Weltweit erste komplette Unterkiefer-Rekonstruktion

Zwei Wadenbein-Knochen, zwei Prothesen und dazu einige Zahnimplantate. Das sind gewissermaßen die Zutaten für einen neuen Unterkiefer. Als weltweit erster Chirurg hat Prof. Jan Rustemeyer am Klinikum Bremen-Mitte einen solchen komplett rekonstruiert.

VON STEFANIE BECKRÖGE (TEXT) UND KERSTIN HASE (FOTOS)

Schubweise muss sie immer wieder schmerzhafte Entzündungen im Unterkiefer aushalten. Und das schon seit Jahren. Doch alles, was die Patientin aus dem Bremer Umland, die ihren Namen hier nicht nennen möchte, ausprobiert, hilft ihr nicht weiter. Weder eine spezielle Schiene noch Antibiotika oder Kortison können ihr Problem dauerhaft stoppen. Alle anderen Erkrankungen, die diese Symptome auslösen können, wie Tumore oder Zysten, Rheuma oder auch eine starke Osteoporose, können ausgeschlossen werden. Die Patientin ist Nichtraucherin, so dass die Entzündungsherde auch keine Folge eines starken Tabakkonsum sein kann.

2012 wendet sich die heute 53-Jährige das erste Mal an die Klinik für Mund-, Kiefer- und Gesichtschirurgie. Sie ist verzweifelt, gilt aus austherapiert. Durch umfassende Untersuchungen und eine Computertomografie finden Chefarzt Prof. Jan Rustemeyer und sein Team nicht nur die Entzündungsherde, sondern können auch zeigen, dass nur noch wenig Knochenmark in den Kieferknochen vorhanden ist.

Es ist der Anfang für eine Reihe ganz besonderer Eingriffe der Bremer Klinik. Am Ende wird die Patientin einen komplett neuen Unterkiefer bekommen. Etwas, das weltweit bis dato noch keine Chirurgie-Team geleistet hat.

Aber der Reihe nach: Das Ärzteteam entscheidet zunächst, aus zwei Wadenbeinknochen einen neuen Unterkiefer zu rekonstruieren und nach der Heilung Zahn- Implantate einzusetzen. In einer Operation, die etwa fünf Stunden dauert, entnehmen zwei Operationsteams Knochenmaterial und Gefäße aus dem Unterschenkel und modellieren daraus einen neuen Unterkiefer, der am Kiefergelenk befestigt wird. Die erfolgreiche Operation bedeutete drei Jahre Ruhe für die Patientin. Sie ist beschwerdefrei, kann alles beißen und kauen und hat keinerlei Einschränkungen beim Sprechen.

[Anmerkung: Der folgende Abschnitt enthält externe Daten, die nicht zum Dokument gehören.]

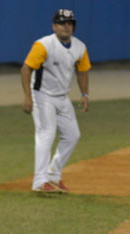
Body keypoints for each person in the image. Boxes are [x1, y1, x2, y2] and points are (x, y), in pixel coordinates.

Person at [21, 9, 91, 194]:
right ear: (54, 26)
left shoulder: (79, 47)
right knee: (46, 133)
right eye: (62, 23)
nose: (66, 27)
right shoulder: (44, 45)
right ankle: (39, 181)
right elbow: (26, 69)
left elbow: (82, 71)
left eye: (70, 23)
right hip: (42, 96)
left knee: (72, 135)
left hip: (62, 97)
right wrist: (28, 97)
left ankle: (53, 174)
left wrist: (85, 94)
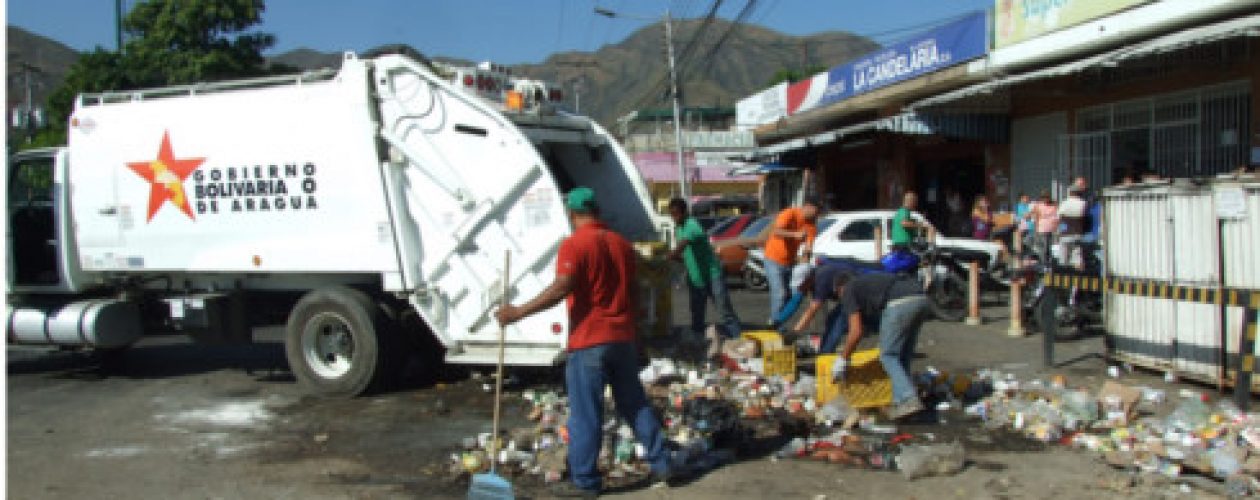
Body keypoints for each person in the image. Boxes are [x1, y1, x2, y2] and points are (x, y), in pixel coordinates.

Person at [496, 187, 671, 498]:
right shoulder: (621, 244)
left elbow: (561, 287)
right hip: (622, 339)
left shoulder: (574, 245)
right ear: (597, 210)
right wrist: (638, 338)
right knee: (635, 404)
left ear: (571, 213)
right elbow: (634, 294)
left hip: (589, 341)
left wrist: (517, 313)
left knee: (586, 413)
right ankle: (663, 463)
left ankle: (586, 482)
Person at [827, 269, 931, 420]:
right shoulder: (867, 284)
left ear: (839, 288)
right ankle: (901, 402)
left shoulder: (849, 290)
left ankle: (908, 398)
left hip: (899, 303)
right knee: (903, 355)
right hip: (921, 298)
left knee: (888, 355)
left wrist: (842, 360)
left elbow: (856, 332)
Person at [667, 198, 741, 343]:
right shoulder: (678, 229)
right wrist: (679, 260)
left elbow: (684, 244)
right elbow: (685, 254)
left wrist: (671, 255)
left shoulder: (692, 224)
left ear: (684, 212)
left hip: (712, 274)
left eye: (676, 214)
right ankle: (698, 342)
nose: (674, 218)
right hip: (695, 278)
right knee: (697, 313)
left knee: (724, 309)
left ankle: (738, 338)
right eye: (672, 215)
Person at [762, 199, 820, 325]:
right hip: (773, 259)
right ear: (808, 206)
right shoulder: (790, 213)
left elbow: (808, 247)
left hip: (790, 263)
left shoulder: (811, 226)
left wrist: (806, 258)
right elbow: (776, 231)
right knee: (780, 293)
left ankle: (777, 322)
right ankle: (775, 326)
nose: (817, 215)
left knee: (789, 296)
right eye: (816, 211)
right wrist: (794, 234)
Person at [1057, 185, 1089, 269]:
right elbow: (1085, 217)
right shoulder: (1083, 203)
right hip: (1078, 232)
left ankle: (1063, 273)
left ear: (1070, 193)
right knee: (1077, 254)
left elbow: (1059, 218)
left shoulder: (1064, 203)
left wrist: (1059, 230)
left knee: (1063, 257)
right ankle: (1079, 273)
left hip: (1065, 233)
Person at [1026, 190, 1058, 263]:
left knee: (1049, 246)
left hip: (1052, 228)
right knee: (1045, 247)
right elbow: (1032, 214)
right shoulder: (1038, 205)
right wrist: (1027, 216)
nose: (1045, 199)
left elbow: (1057, 215)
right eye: (1043, 197)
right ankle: (1045, 262)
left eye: (1047, 197)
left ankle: (1048, 262)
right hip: (1042, 228)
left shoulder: (1054, 205)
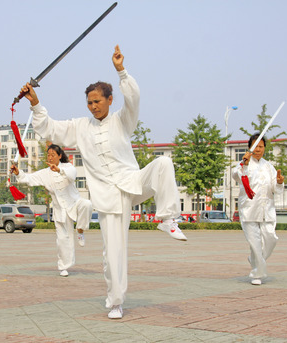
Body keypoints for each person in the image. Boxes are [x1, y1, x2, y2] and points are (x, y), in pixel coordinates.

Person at [20, 45, 187, 319]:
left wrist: (121, 71)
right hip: (109, 197)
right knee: (114, 253)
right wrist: (35, 102)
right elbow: (50, 128)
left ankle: (167, 218)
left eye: (98, 101)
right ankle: (115, 301)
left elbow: (133, 99)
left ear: (110, 100)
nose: (93, 106)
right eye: (89, 102)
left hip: (132, 182)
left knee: (164, 163)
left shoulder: (123, 120)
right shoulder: (80, 127)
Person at [10, 144, 93, 277]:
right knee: (62, 240)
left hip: (74, 203)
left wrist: (59, 170)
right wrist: (18, 172)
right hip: (60, 209)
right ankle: (63, 267)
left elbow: (72, 175)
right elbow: (30, 179)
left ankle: (81, 229)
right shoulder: (45, 173)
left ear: (60, 156)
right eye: (48, 155)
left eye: (53, 155)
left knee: (87, 204)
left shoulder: (68, 167)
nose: (50, 157)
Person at [232, 133, 285, 286]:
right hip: (249, 209)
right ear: (250, 148)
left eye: (261, 146)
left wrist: (280, 182)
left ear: (264, 149)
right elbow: (236, 175)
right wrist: (245, 163)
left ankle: (255, 258)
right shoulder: (243, 163)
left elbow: (275, 187)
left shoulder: (269, 167)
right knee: (255, 242)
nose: (258, 150)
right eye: (255, 147)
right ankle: (257, 273)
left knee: (271, 238)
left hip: (266, 209)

Dann aber kommt sie im vergangenen Jahr zurück in die Klinik. Diesmal ziehen die Schmerzen bis hoch ins linke Kiefergelenk. Nach den Voruntersuchungen ist klar – auch das Kiefergelenk muss komplett ausgetauscht werden. Dass drei Jahre seit der letzten Operation vergangen sind, erweist sich als Glücksfall. „Inzwischen ist man sehr viel weiter in der Herstellung von dauerhaftem künstlichen Gelenkersatz“, erzählt Rustemeyer. Die Patientin bekommt einen maßangefertigten Gelenkkopf aus Kunststoff und eine Gelenkpfanne aus Metall.

Chefarzt der Klinik für Mund-,Kiefer-und Gesichtschirurgie, Prof. Dr. Jan Rustemeyer, zeigt das Modell der Unterkieferrekonstruktionen. Der Unterkiefer wurde in mehreren Eingriffen zum Teil aus eigenem Knochenmaterial der Patientin, zum Teil aus Kunststoff-und Metall-Prothesen aufgebaut.

Alles scheint endgültig gut zu sein. Bis zu Beginn dieses Jahres der rechte aufsteigende Ast des Kiefers zu schmerzen beginnt. Nun müssen auch Gelenkkopf und Gelenkpfanne auf der rechten Seite durch Prothesen ersetzt werden. Die komplette Rekonstruktion des Unterkiefers durch Knochen Prothesen und Zahnprothesen ist somit vollendet. Die ewige Zeit der Schmerzen ist für die Patientin vorüber. Mit ihrem komplett neuen Unterkiefer kann sie heute wieder ohne Probleme zubeißen.

Die Klinik für Mund-, Kiefer- und Gesichtschirurgie am Klinikum Bremen-Mitte ist auf schwierige Fälle spezialisiert. Prof. Jan Rustemeyer und sein Team führen etwa 100 hochkomplizierte Eingriffe im Jahr durch. Die meisten Betroffenen sind Krebspatienten.